Dron, który w niedzielę wieczorem spadł na terytorium Polski, rozbił się 300 metrów o przejścia granicznego. Najbliższe zabudowania mieszkalna położone są 500 metrów od miejsca zdarzenia. - Ten upadek był bezpieczny na tyle, na ile mógł - przekazała rzeczniczka Prokuratury Okręgowej w Lublinie prok. Agnieszka Kępka.
Dron spadł w pobliżu przejścia granicznego. Nowe informacje prokuratury
Prokurator wyjaśniła na konferencji prasowej, iż obiekt jako pierwsi odkryli funkcjonariusze Straży Granicznej, którzy zostali już przesłuchani w charakterze świadków. Dopiero później zgłosiła się inna osoba, twierdząca, iż słyszała dźwięk nadlatującego drona. Na razie jednak nie wiadomo, o której godzinie bezzałogowiec wszedł w przestrzeń powietrzną Polski, z którego kierunku nadleciał, ani czy został zarejestrowany przez radary wojskowe.
Upadek drona przy granicy w Terespolu. Kilkaset odłamów
Śledczy zabezpieczyli monitoring, ale na ten moment nie chcą udzielić szczegółowych informacji w tej sprawie. Na miejscu przez cały czas prowadzone są oględziny, które mają zakończyć się jeszcze w poniedziałek. Jak poinformowała rzeczniczka Prokuratury Okręgowej w Lublinie, zabezpieczono kilkaset odłamków maszyny.

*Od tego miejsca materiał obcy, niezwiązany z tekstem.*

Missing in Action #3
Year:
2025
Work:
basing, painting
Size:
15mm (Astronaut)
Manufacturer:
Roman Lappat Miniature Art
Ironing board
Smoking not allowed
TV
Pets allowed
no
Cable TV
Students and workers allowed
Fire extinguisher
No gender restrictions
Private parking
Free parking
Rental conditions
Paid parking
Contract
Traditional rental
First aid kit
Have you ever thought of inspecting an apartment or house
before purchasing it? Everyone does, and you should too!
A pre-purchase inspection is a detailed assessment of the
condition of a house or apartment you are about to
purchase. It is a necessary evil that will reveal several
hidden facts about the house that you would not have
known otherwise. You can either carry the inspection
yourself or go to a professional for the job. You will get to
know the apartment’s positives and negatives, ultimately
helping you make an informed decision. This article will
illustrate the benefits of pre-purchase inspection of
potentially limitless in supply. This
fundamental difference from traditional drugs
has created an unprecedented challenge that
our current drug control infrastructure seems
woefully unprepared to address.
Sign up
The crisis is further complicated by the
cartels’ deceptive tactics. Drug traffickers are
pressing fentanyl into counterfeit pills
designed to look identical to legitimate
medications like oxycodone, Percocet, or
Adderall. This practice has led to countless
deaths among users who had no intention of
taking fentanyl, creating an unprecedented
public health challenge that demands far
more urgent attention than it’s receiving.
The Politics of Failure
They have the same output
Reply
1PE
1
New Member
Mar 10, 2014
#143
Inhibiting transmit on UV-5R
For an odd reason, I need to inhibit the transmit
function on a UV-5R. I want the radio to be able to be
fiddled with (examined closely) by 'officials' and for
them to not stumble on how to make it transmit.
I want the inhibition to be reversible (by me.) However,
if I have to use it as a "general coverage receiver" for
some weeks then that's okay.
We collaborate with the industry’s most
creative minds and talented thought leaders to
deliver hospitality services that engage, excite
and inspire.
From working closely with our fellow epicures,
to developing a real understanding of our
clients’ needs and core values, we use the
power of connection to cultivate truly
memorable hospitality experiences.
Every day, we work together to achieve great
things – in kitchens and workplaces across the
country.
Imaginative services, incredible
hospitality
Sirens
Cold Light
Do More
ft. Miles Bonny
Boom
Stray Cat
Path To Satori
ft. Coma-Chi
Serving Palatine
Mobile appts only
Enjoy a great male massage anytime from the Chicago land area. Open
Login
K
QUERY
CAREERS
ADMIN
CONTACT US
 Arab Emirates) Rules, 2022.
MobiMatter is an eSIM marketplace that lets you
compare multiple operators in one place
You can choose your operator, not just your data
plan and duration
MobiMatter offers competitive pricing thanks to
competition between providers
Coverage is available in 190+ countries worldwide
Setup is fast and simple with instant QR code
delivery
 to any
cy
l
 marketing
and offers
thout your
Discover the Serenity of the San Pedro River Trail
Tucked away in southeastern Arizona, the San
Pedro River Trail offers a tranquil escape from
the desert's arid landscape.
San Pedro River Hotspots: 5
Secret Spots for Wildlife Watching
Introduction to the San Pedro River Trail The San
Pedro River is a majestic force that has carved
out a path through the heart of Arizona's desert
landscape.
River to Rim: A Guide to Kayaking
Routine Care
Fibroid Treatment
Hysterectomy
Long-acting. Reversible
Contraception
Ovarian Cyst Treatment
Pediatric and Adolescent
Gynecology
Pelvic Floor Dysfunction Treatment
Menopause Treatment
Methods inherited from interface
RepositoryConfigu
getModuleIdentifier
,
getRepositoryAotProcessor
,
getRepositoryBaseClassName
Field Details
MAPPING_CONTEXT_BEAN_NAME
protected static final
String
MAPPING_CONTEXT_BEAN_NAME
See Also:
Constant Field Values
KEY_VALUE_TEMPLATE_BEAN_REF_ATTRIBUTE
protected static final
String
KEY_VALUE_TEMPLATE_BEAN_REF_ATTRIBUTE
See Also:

- Na ten moment zostało zabezpieczonych 12 głównych części drona i kilkaset drobnych, dodatkowych części na terenie adekwatnie całego pola - przekazała w rozmowie z dziennikarzami. Elementy te w większości wykonane zostały ze styropianu.
ZOBACZ: PN nieoficjalnie: Ukraina ostrzegała Polaków przed pojawieniem się drona
Z uwagi na materiały składowe wiadomo obecnie, iż dron nie był uzbrojony. W miejscu jego upadku widoczne jest jedynie wgłębienie, które - jak usłyszeli reporterzy - pozwala precyzyjnie wyznaczyć miejsce rozbicia maszyny. Po jej kontakcie z ziemią nie doszło do wybuchu, ale zapalić miało się paliwo.
Prokuratura potwierdza: Na dronie był napis cyrylicą
- Będziemy te części poddawać oględzinom. Zostaną przekazane do biegłych, żeby ocenić, jaki to jest dron i gdzie został wyprodukowany - wyjaśniła prok. Kępka. Nie wiadomo, czy bezzałogowiec służył celom przemytniczym czy wojskowym.
Rzeczniczka prokuratury potwierdziła, iż na dronie są napisy. - Tak, rzeczywiście na poszczególnych elementach znajdują się napisy cyrylicą, z tym iż są też elementy, na których znajdują się cyfry - dodała. Tłumaczyła jednak, iż zanim szczątki obiektu zostaną zabezpieczone i poddane wnikliwej analizie, wszystkie muszą zostać zwymiarowane na miejscu zdarzenia.
ZOBACZ: Niemieckie media o reperacjach dla Polski. Wezwanie dla prezydenta Nawrockiego
Śledztwo w tej sprawie prowadzi Prokuratura Okręgowa w Lublinie w wydziale do spraw wojskowych przy współpracy z Żandarmerią Wojskową. Po zakończeniu etapu oględzin planowana jest kolejna konferencja prasowa.